DIRECTIONS FOR THIS TASK: From first line to last, the records below are to be duplicated exactly.

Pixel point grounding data
^^^^

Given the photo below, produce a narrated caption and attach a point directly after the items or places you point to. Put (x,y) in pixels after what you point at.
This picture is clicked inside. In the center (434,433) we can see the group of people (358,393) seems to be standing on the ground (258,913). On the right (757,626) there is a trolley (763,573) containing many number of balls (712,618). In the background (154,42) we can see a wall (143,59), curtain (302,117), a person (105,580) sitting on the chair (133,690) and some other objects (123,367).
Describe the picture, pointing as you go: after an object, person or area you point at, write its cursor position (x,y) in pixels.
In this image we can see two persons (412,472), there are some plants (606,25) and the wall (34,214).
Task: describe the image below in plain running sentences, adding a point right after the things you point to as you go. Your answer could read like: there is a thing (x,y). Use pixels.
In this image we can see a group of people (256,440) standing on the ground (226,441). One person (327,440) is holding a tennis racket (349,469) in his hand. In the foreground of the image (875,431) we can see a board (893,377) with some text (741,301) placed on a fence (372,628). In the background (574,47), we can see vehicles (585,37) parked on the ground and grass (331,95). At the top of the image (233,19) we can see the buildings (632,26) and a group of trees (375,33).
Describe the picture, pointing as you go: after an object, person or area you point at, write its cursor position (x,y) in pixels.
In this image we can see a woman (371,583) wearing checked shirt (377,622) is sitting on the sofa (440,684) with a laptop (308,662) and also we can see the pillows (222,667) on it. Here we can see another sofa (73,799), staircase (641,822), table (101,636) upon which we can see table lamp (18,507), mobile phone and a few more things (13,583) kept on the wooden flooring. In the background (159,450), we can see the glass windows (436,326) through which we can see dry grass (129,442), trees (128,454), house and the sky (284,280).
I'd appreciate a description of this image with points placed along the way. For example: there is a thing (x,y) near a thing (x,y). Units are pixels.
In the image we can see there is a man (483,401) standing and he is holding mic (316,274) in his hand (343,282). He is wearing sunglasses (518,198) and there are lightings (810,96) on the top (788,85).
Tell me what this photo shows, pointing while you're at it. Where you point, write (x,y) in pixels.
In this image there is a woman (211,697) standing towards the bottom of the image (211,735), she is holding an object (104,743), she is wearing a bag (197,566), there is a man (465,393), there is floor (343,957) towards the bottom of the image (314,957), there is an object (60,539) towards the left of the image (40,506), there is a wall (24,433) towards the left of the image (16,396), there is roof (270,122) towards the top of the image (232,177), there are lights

^^^^

SOLUTION TO THE EXERCISE:
Given the photo below, produce a narrated caption and attach a point directly after the items or places you point to. Put (x,y) in pixels after what you point at.
This picture is clicked inside. In the center (434,433) we can see the group of people (358,393) seems to be standing on the ground (258,913). On the right (757,626) there is a trolley (763,573) containing many number of balls (712,618). In the background (154,42) we can see a wall (143,59), curtain (302,117), a person (105,580) sitting on the chair (133,690) and some other objects (123,367).
Describe the picture, pointing as you go: after an object, person or area you point at, write its cursor position (x,y) in pixels.
In this image we can see two persons (412,472), there are some plants (606,25) and the wall (34,214).
Task: describe the image below in plain running sentences, adding a point right after the things you point to as you go. Your answer could read like: there is a thing (x,y). Use pixels.
In this image we can see a group of people (256,440) standing on the ground (226,441). One person (327,440) is holding a tennis racket (349,469) in his hand. In the foreground of the image (875,431) we can see a board (893,377) with some text (741,301) placed on a fence (372,628). In the background (574,47), we can see vehicles (585,37) parked on the ground and grass (331,95). At the top of the image (233,19) we can see the buildings (632,26) and a group of trees (375,33).
Describe the picture, pointing as you go: after an object, person or area you point at, write its cursor position (x,y) in pixels.
In this image we can see a woman (371,583) wearing checked shirt (377,622) is sitting on the sofa (440,684) with a laptop (308,662) and also we can see the pillows (222,667) on it. Here we can see another sofa (73,799), staircase (641,822), table (101,636) upon which we can see table lamp (18,507), mobile phone and a few more things (13,583) kept on the wooden flooring. In the background (159,450), we can see the glass windows (436,326) through which we can see dry grass (129,442), trees (128,454), house and the sky (284,280).
I'd appreciate a description of this image with points placed along the way. For example: there is a thing (x,y) near a thing (x,y). Units are pixels.
In the image we can see there is a man (483,401) standing and he is holding mic (316,274) in his hand (343,282). He is wearing sunglasses (518,198) and there are lightings (810,96) on the top (788,85).
Tell me what this photo shows, pointing while you're at it. Where you point, write (x,y) in pixels.
In this image there is a woman (211,697) standing towards the bottom of the image (211,735), she is holding an object (104,743), she is wearing a bag (197,566), there is a man (465,393), there is floor (343,957) towards the bottom of the image (314,957), there is an object (60,539) towards the left of the image (40,506), there is a wall (24,433) towards the left of the image (16,396), there is roof (270,122) towards the top of the image (232,177), there are lights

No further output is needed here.